The martial arts film genre underwent a series of changes in the 1980s, from the introduction of ninjas as a focal point in Cannon’s long-running, cult-favorite series to both low-budget knockoffs and major studio productions alike embracing the current fads in the post-Bruce Lee era. Two very different films – one a studio production from a veteran director, another a low-budget labor of love that was both unreleased and thought lost to the ravages of time – come to Blu-Ray this month, offering genre fans a pair of contrasting viewing experiences that are each entertaining in their own respective ways.
John Frankenheimer’s 1982 East/West samurai adventure THE CHALLENGE (**½, 108 mins., R) never made it onto DVD and was last seen in the form of a CBS/Fox VHS release. Kino Lorber’s Blu-Ray, boasting a crisp new 1080p transfer, finally gets this long out-of-print film back in circulation at last, offering for many their first chance at ever seeing the film.

________

Pick up the Blu-Ray review of 1980s martial arts films after its final sentence and keep writing it. None of the material after this point is needed.

________

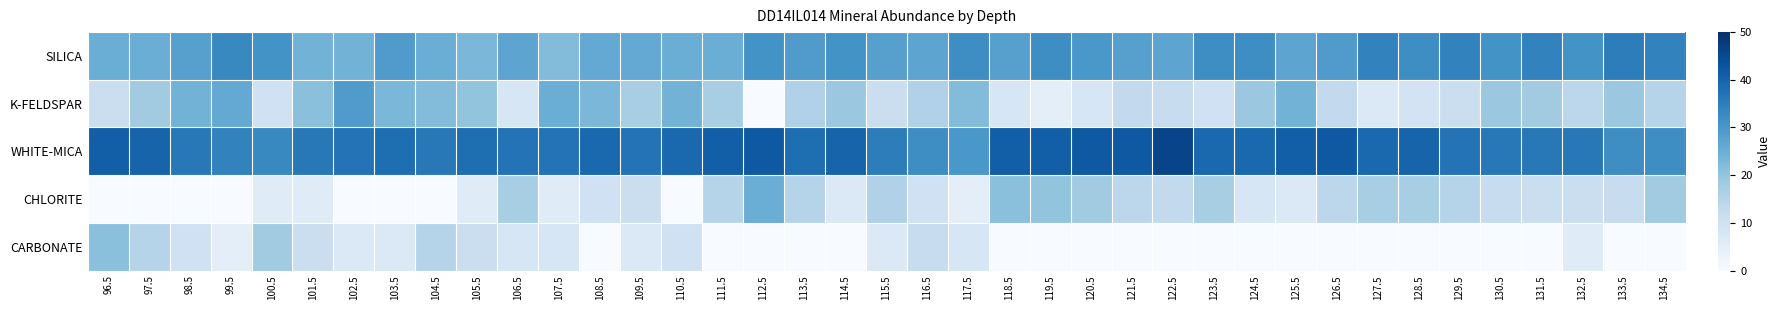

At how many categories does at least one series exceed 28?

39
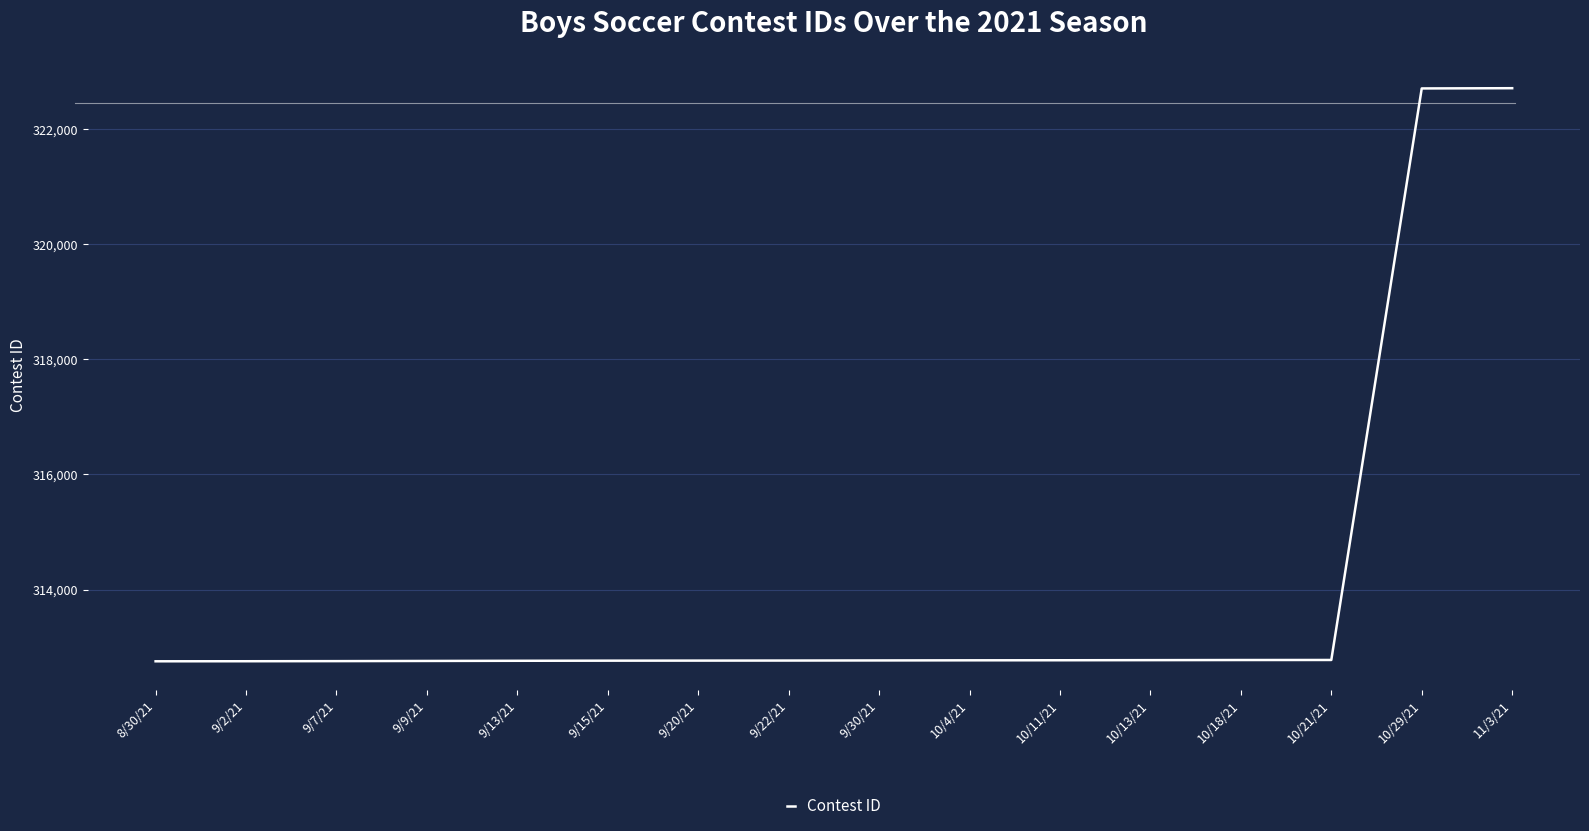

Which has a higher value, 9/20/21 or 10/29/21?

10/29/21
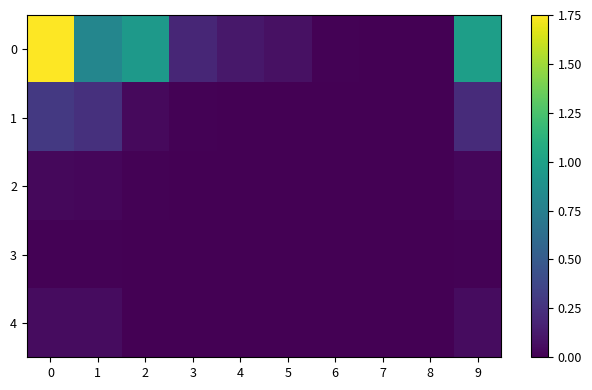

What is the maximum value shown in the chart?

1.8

________

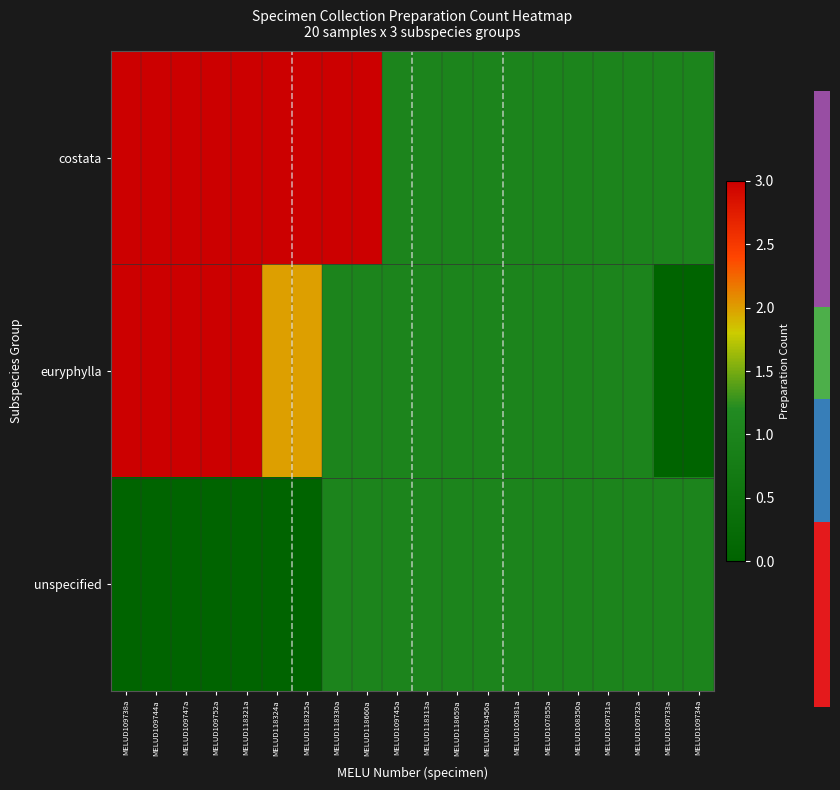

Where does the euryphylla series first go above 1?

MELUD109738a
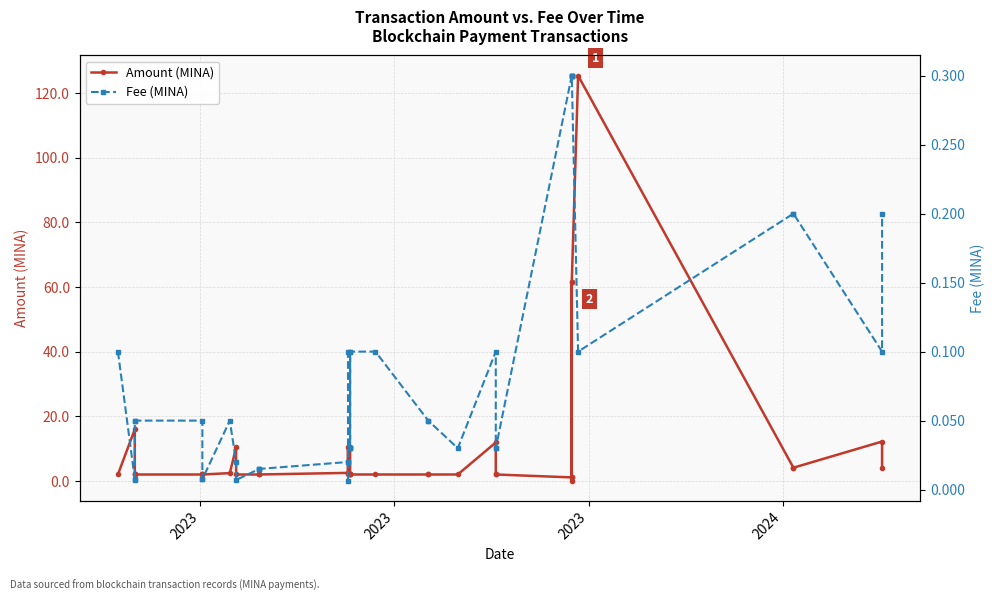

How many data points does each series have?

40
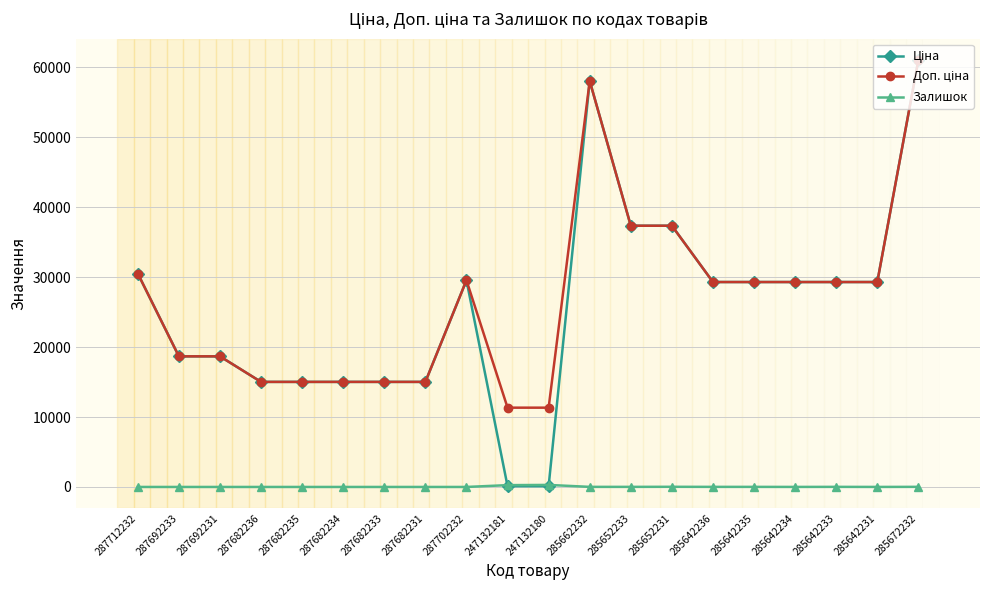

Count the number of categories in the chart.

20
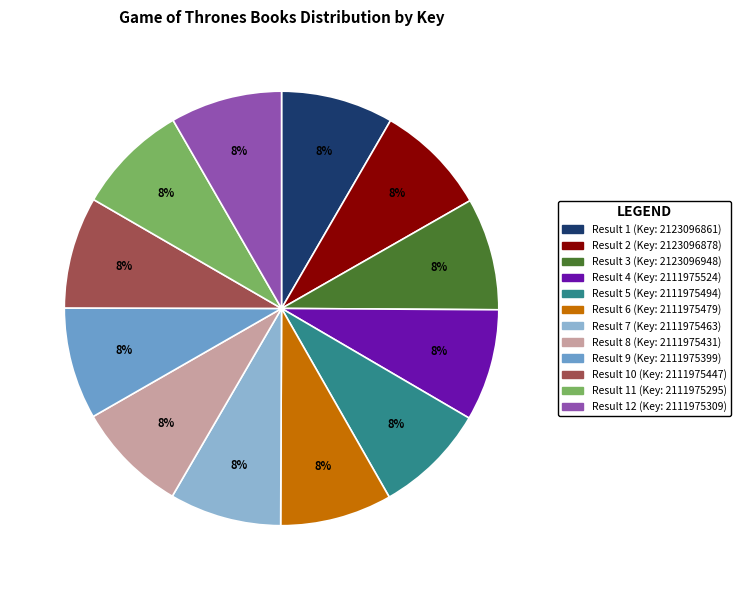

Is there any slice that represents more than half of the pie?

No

________

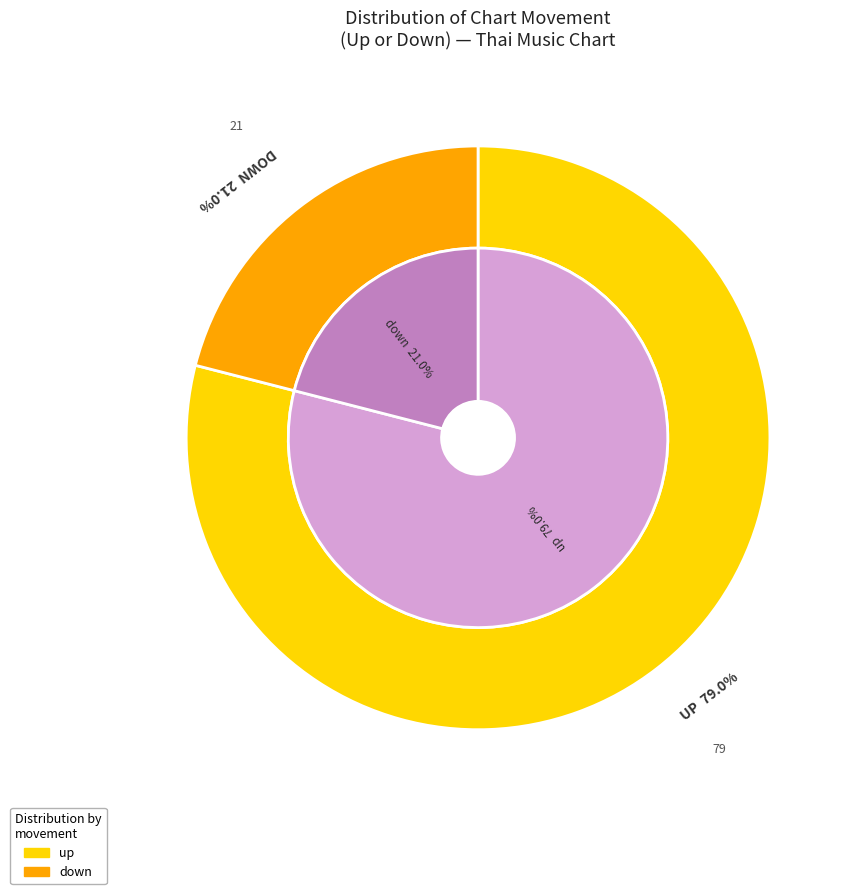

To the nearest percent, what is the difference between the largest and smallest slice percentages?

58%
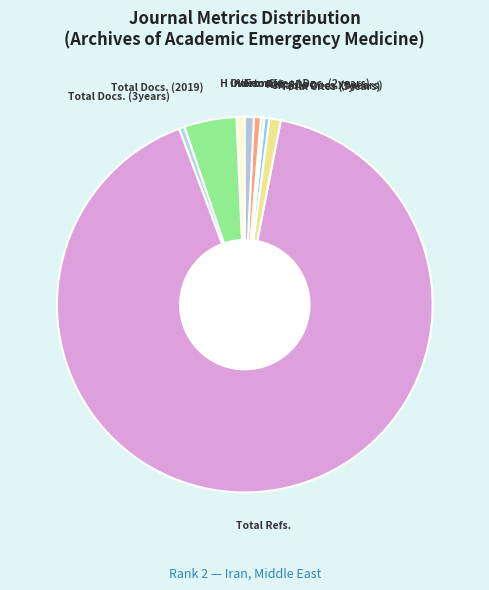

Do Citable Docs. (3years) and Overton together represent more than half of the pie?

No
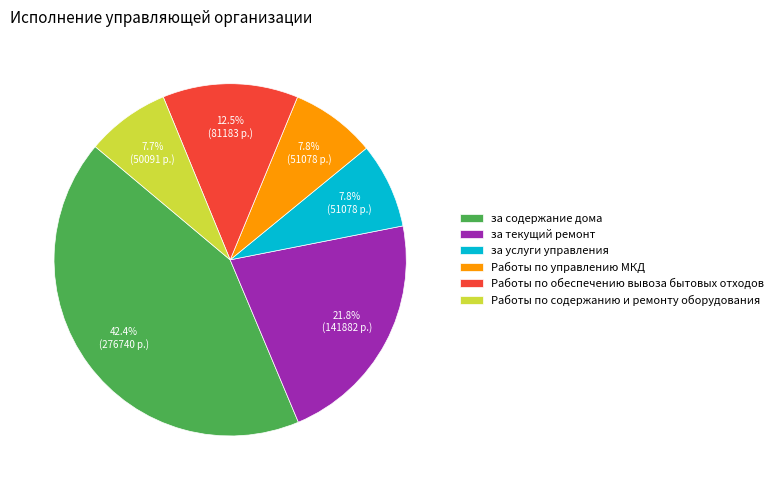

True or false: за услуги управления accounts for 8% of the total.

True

________

OUTPUT OF THE EXERCISE =
Scott Glenn stars in the picture as a California boxer visited by a Japanese businessman, who wants him to escort a prized sword back to the Far East. Glenn reluctantly takes the cash and soon finds himself embroiled in the midst of a family squabble over the sword’s possession – in particular, a pair of brothers, one of whom is played by Toshiro Mifune as a samurai still teaching the old methods of combat and honor. Ultimately, Glenn’s American plays both sides but comes to appreciate Mifune’s samurai methods, leading to a bloody action climax that’s both outlandish and enjoyable, with a particularly (unintentionally) funny dismemberment included in the mix.
Frankenheimer shot “The Challenge” for CBS Films on-location in Japan, working from a Richard Maxwell-John Sayles script and a mostly Japanese crew, including cinematographer Kozo Okazaki (“The Yakuza”). The film is clunky at times and one can imagine any number of other actors bringing more charm than Glenn to his role of an American scoundrel whose motivations are conflicted, but the film is solidly made and fun to watch. Jerry Goldsmith’s score offers a mix of Japanese instrumentation and “Poltergeist”-like motifs (no surprise seeing as that score was also written for the summer of ‘82), and Donna Kei Benz is an attractive female lead who “does it” with Glenn in a patently gratuitous bit of ‘80s lovemaking.
Coming to both Blu-Ray and DVD on February 16th from Kino Lorber, “The Challenge” offers a superb 1.85 image on the HD front with clear DTS MA mono sound. Like many of CBS’ high-def transfers, details are sharp and the source materials are in good condition as well.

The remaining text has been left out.